Objective: To characterize the pharmacokinetics of the oral, non-estrogen agent ospemifene, an estrogen agonist/antagonist with tissue-selective effects (also called a selective estrogen receptor modulator) that was recently approved for the treatment of dyspareunia associated with vulvar and vaginal atrophy in postmenopausal women.
Methods: Two open-label, Phase 1 studies were conducted to determine the pharmacokinetics of ospemifene in healthy postmenopausal women. In the single-dose study, 60 mg of [3H]-ospemifene was orally administered to 6 subjects. Blood, urine, and fecal samples were collected predose and serially up to 240 hours postdose. In the multiple-dose study, 12 subjects received 60 mg of ospemifene once daily for 9 days. Blood samples were collected predose and serially postdose on Day 1, predose on Days 7 and 8, and predose and serially postdose on Day 9.

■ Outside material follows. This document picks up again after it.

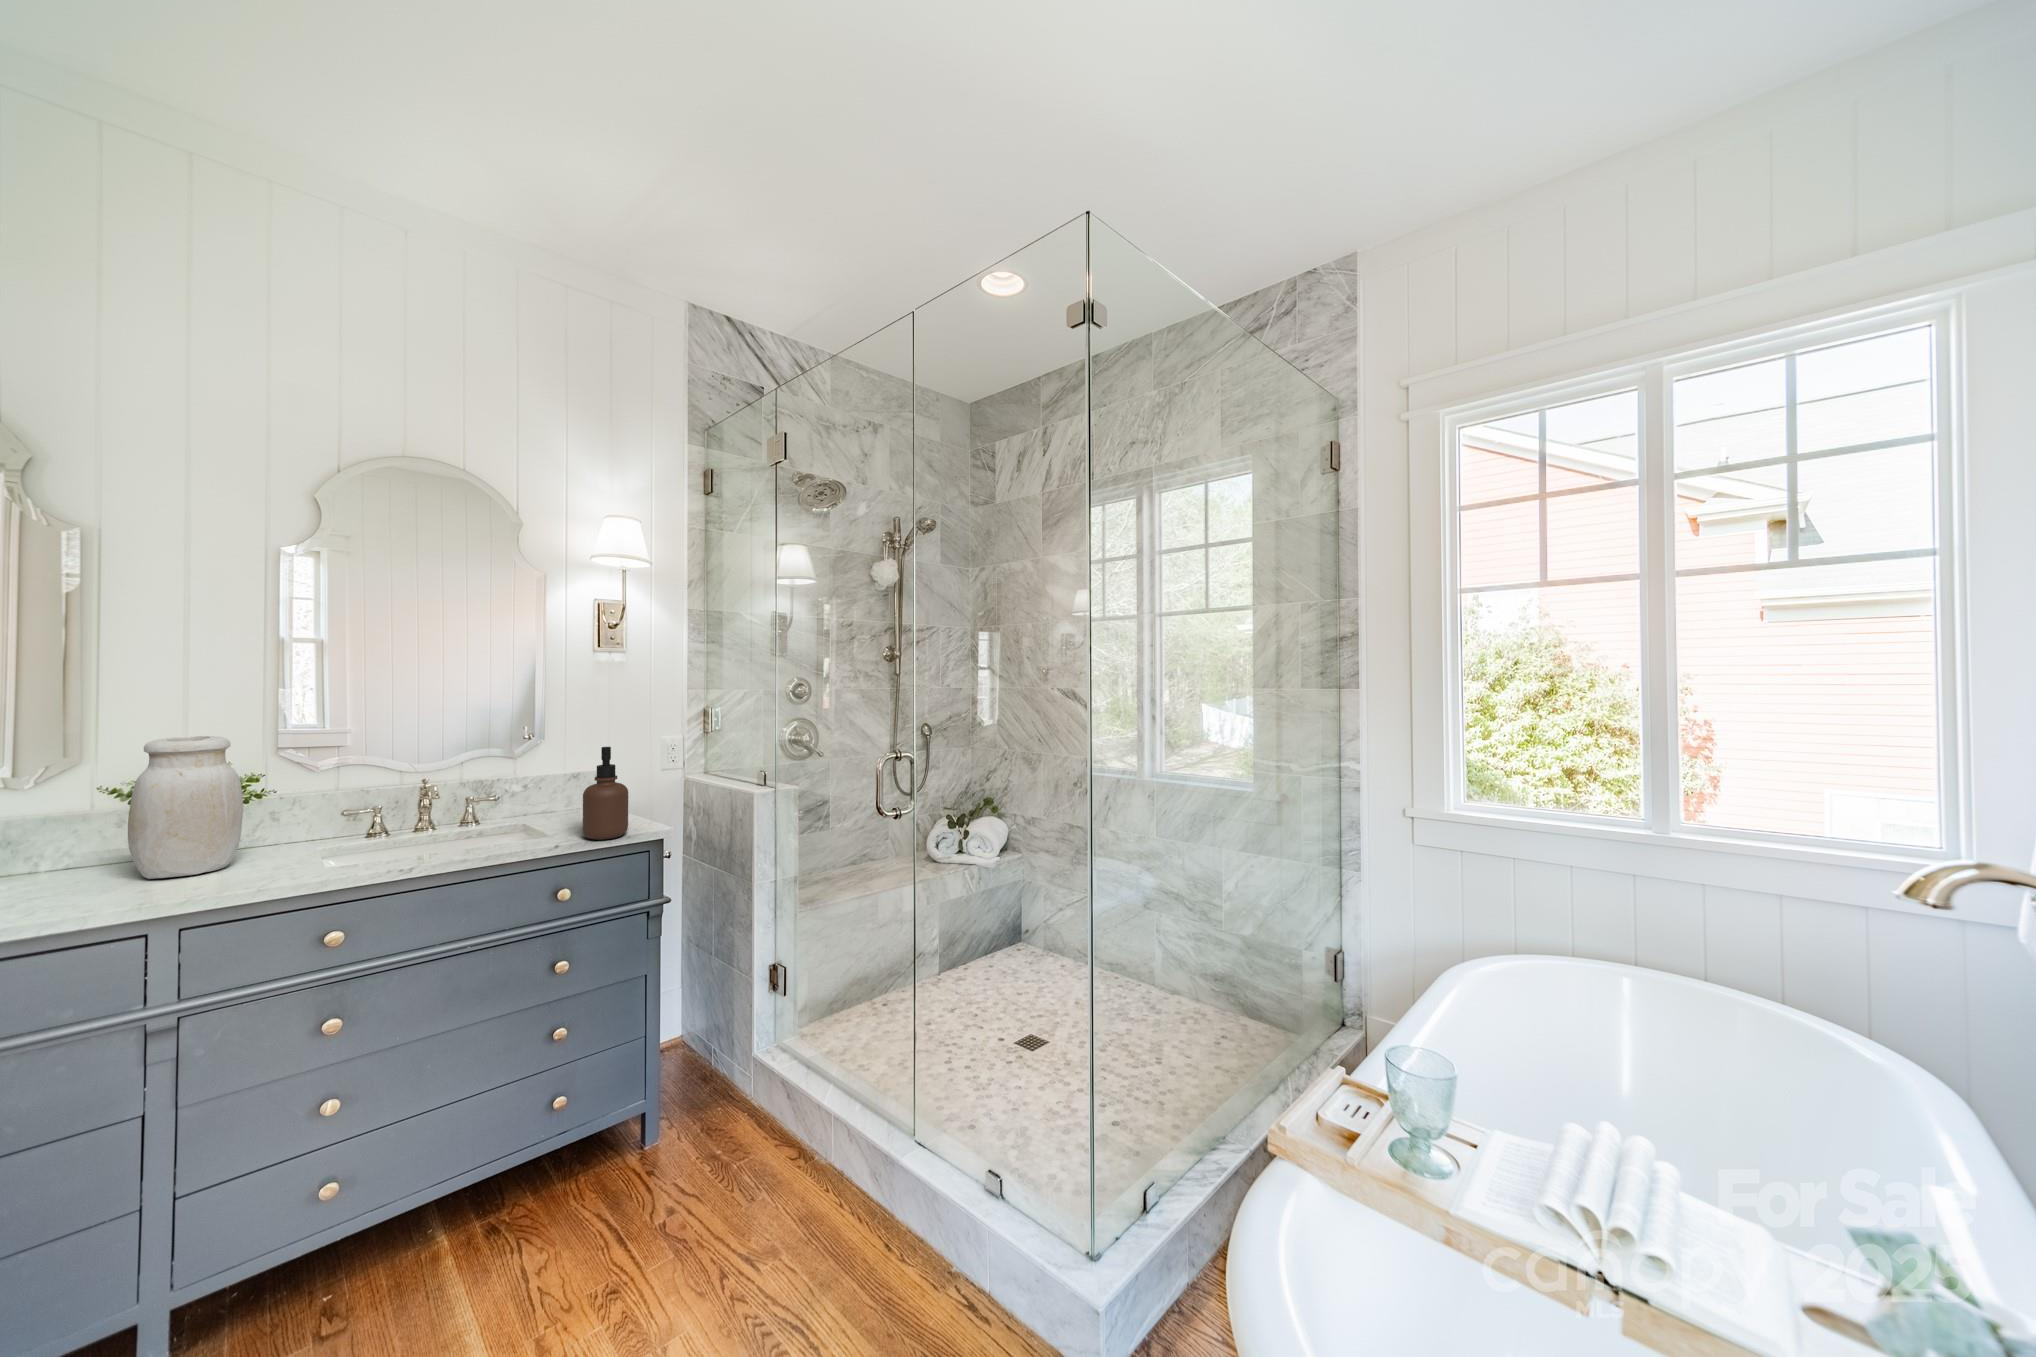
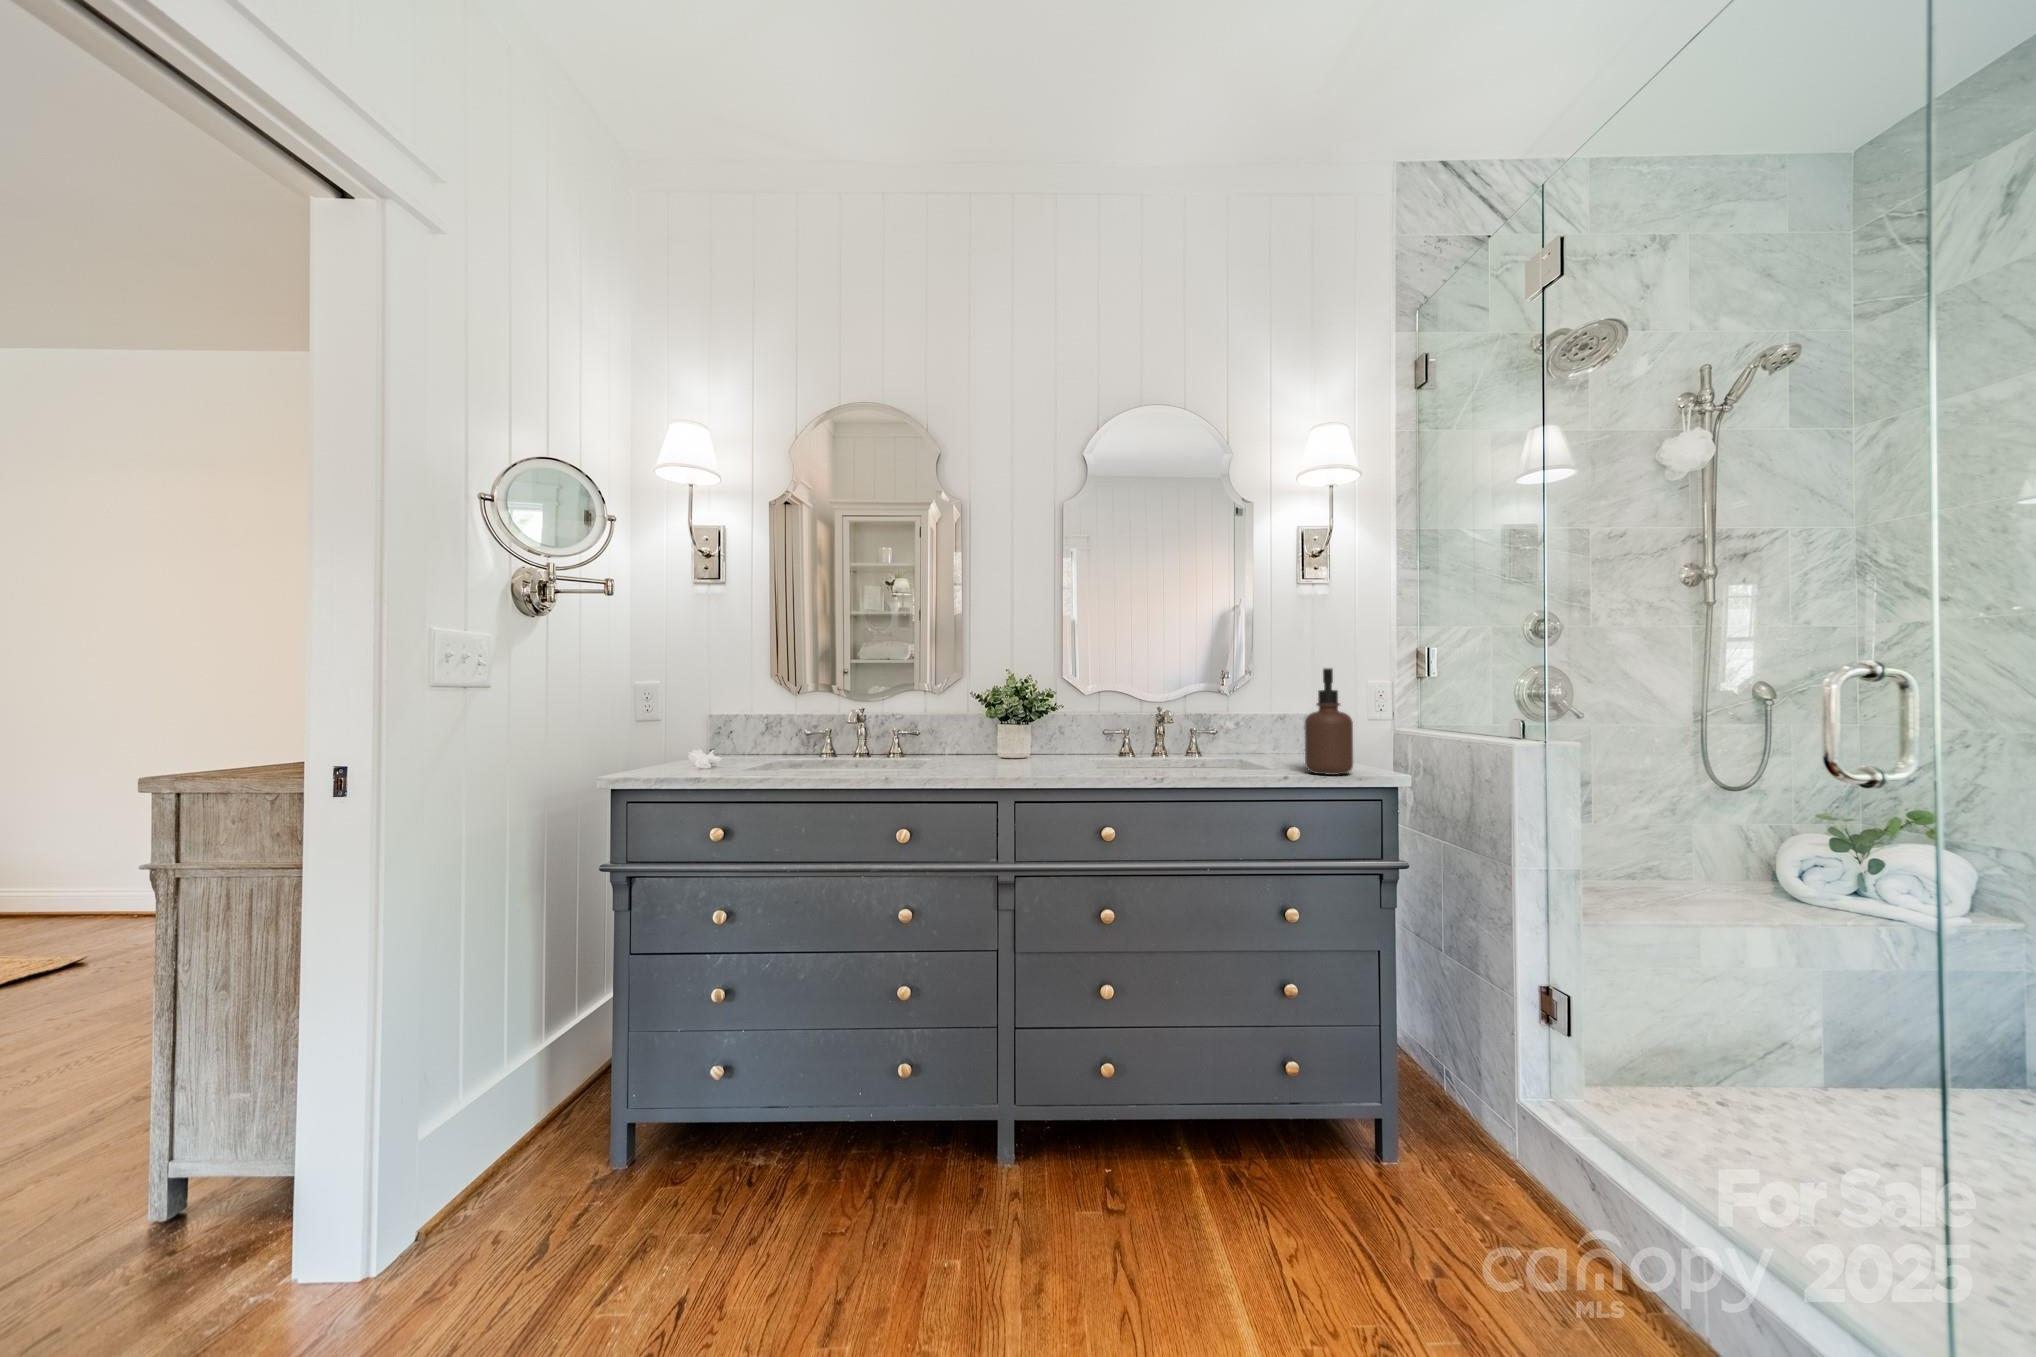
jar: present [128,736,243,879] -> none [985,651,1045,763]

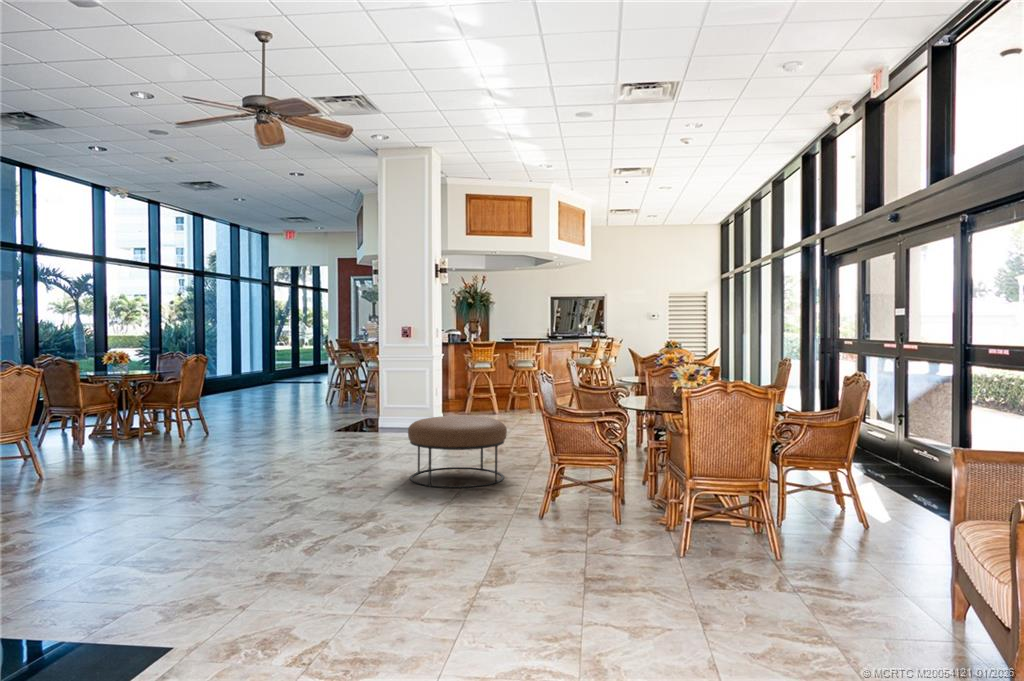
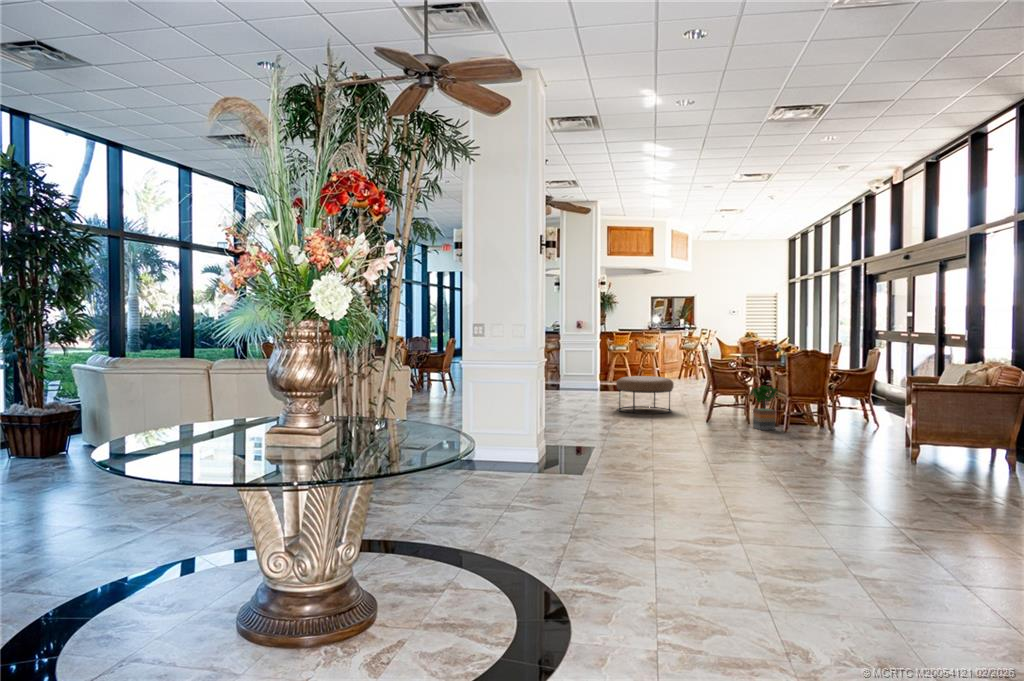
potted tree: none [613,444,680,538] -> present [750,385,781,430]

Results: Ospemifene exhibited high plasma protein binding and was extensively metabolized, predominantly to 4-hydroxyospemifene and 4'-hydroxyospemifene. In the single-dose study, ospemifene was rapidly absorbed, with a median tmax of 1.50 hours and geometric mean Cmax of 612 ng/ml. The geometric mean (CV%) t1/2 was 24.5 (21.3) hours and 29.0 (18.0) hours for ospemifene and 4-hydroxyospemifene, respectively. Fecal elimination accounted for 75% of the administered [3H]-ospemifene dose in 240 hours. In the multiple dosing study, steady state was reached by Day 7. The mean t1/2 at steady state for ospemifene was 29.1 hours. High values for volume of distribution and total clearance suggested extensive tissue distribution and efficient elimination of ospemifene.
Conclusions: In healthy postmenopausal women, ospemifene 60 mg/day reached steady state concentrations by Day 7 and showed minimal accumulation of parent drug or its two main metabolites, indicating that once daily dosing is appropriate.